Right before lockdown 2.0 we had a sentimental bench moment in Brockwell Park, poignantly staring out over this city like we were starring in some ITVBe series called ‘My Heart, Broken By Lockdown’. Or something. Anyway, match some of the best views in the city with some great jerk chicken and curry goat from homely Caribbean spot, Healthy Eaters. Getting a couple of freshly baked patties is also a necessity, you know, for ‘warmth’.
40 Maltby St
On a sunny day you want to be up bright and early for two reasons. The first is carpe diem and all that stuff. The second is because 40 Maltby Street makes sandwiches that, in the words of the internet, are absolute units. These big boys fly off their proverbial shelves, whether filled with pumpkin fritters and roasted tomatoes, or homemade fish fingers and pickled cucumbers. You’re also a five or ten minute wander from the Thames, so there are nice seating spots aplenty.
When you think of Finsbury Park, what do you think of? Is it the the reds and greens of enormous trees in the park? Or the old rush hour pile ups outside the station at 7am on a Wednesday? Maybe it’s hoardes of Arsenal fans skipping to the stadium and trudging back. We think of all these things, to be honest. But we also think of Max’s sandwiches. Big, pavement-slab-sized focaccia whoppers, filled with ham hock, gooey egg, piccallilli and shoe strong fries, or roast guinea fowl and tarragon salsa. Yeah, that’s probably the thing we think of most.
The lake-adjacent Victoria Park café may be an obvious choice, but that definitely doesn’t make it a bad one. Anyone who’s enjoyed Pavilion’s breads and pastries will know that they know their stuff, and it’s the same after you eat from their cafe. The menu changes daily, but expect things like potato, onion, and comté pie, fish stew with crunchy bread covered in aioli, or a hasbrown, fried egg, and Ogleshield breakfast bun.

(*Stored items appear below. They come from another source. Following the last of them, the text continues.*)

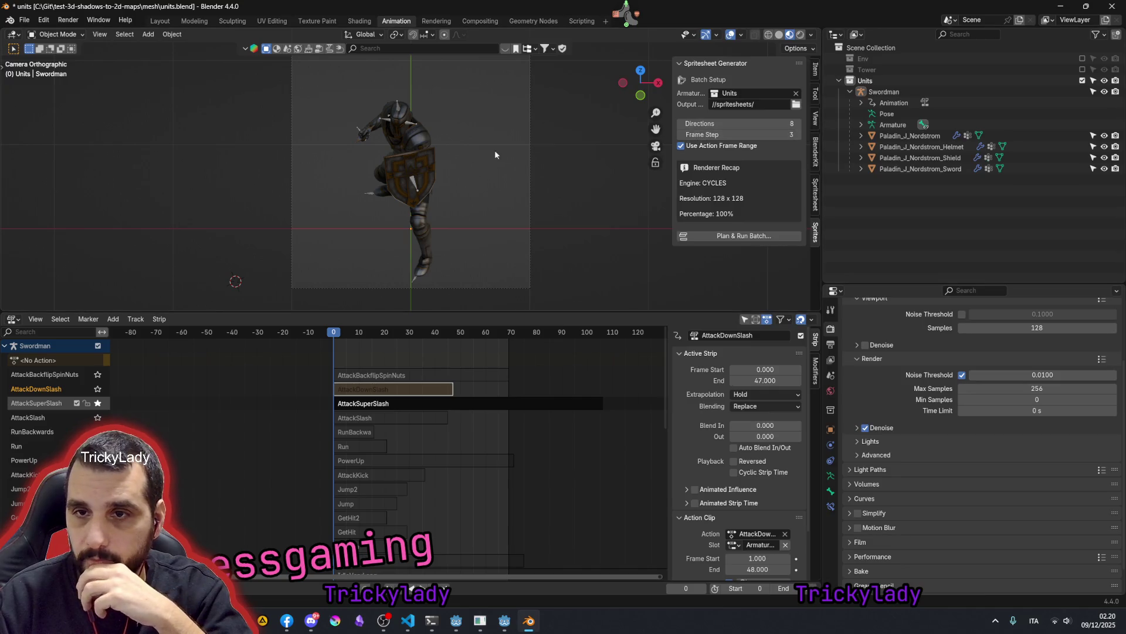
- Select the Swordman object and rotate it 45° around Z, scrubbing the timeline to check
{"action": "left_click_drag", "start_coordinate": [328, 95], "coordinate": [496, 310]}
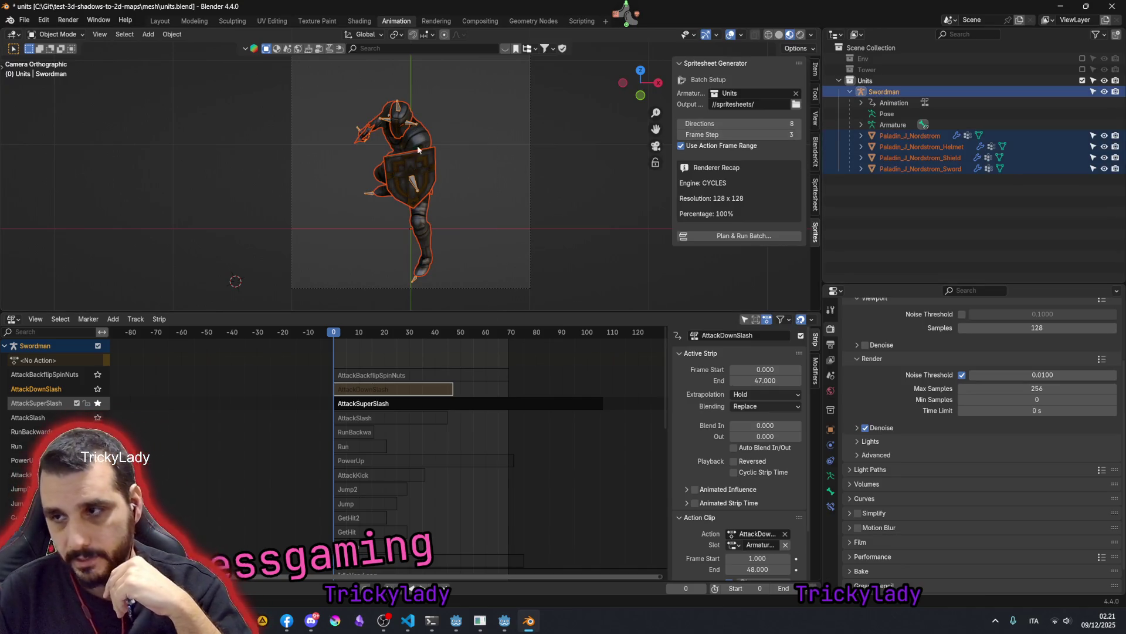
{"action": "left_click", "coordinate": [865, 81]}
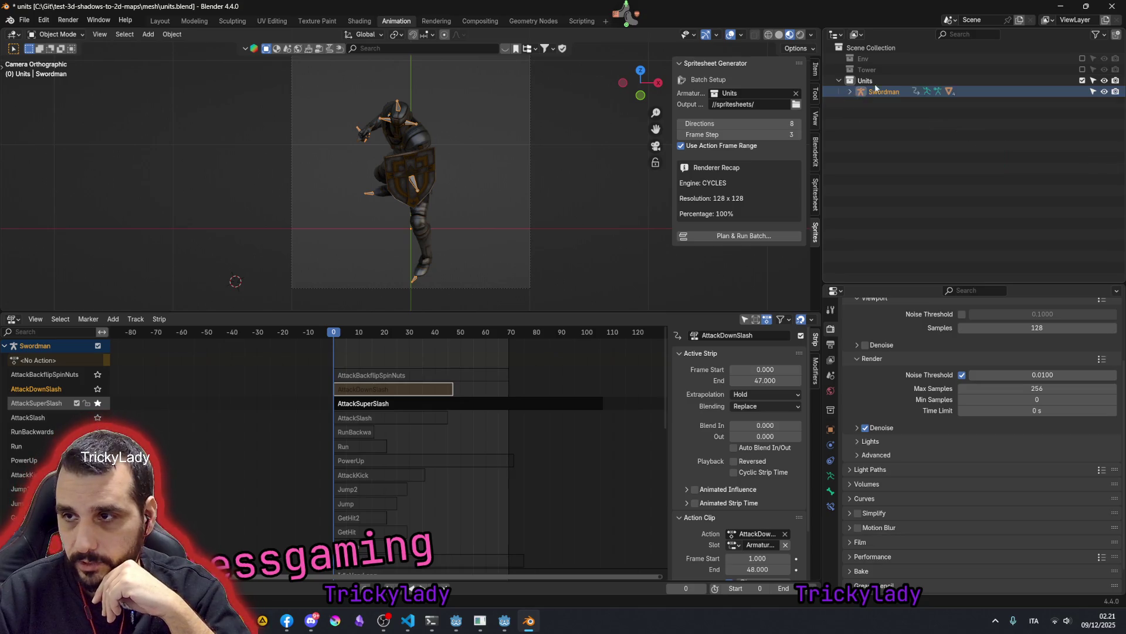
{"action": "left_click", "coordinate": [879, 94]}
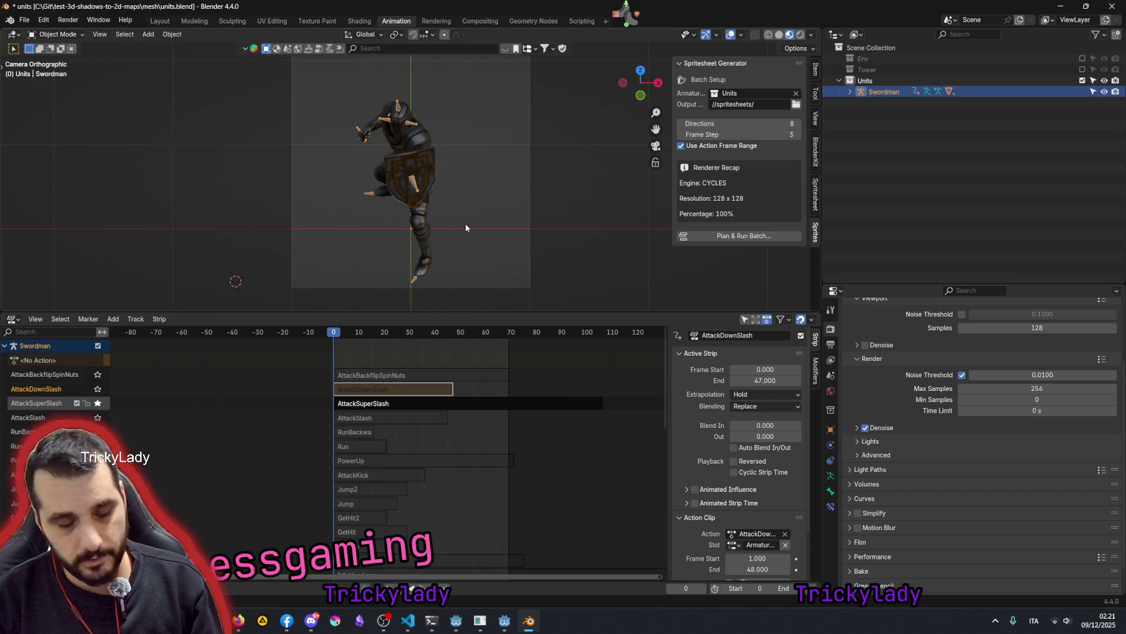
{"action": "key", "text": "r"}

Ah, the great outdoors. Or as otherwise known by Londoners as, any quaint little patch of grass where you can kick back with an angsty pigeon or two. But wherever you choose to sit down and enjoy it, you should know that Smokestak’s beef brisket bun is a perfectly formed, handful of joy. Our game plan would be to hit up this barbecue spot for your bun and some skin-on chips, cycle to Victoria Park, stare down whoever happens to be on the bench you want, then sit back and enjoy your brisket, much to the envy of everyone who sees you. Self-satisfied nodding encouraged.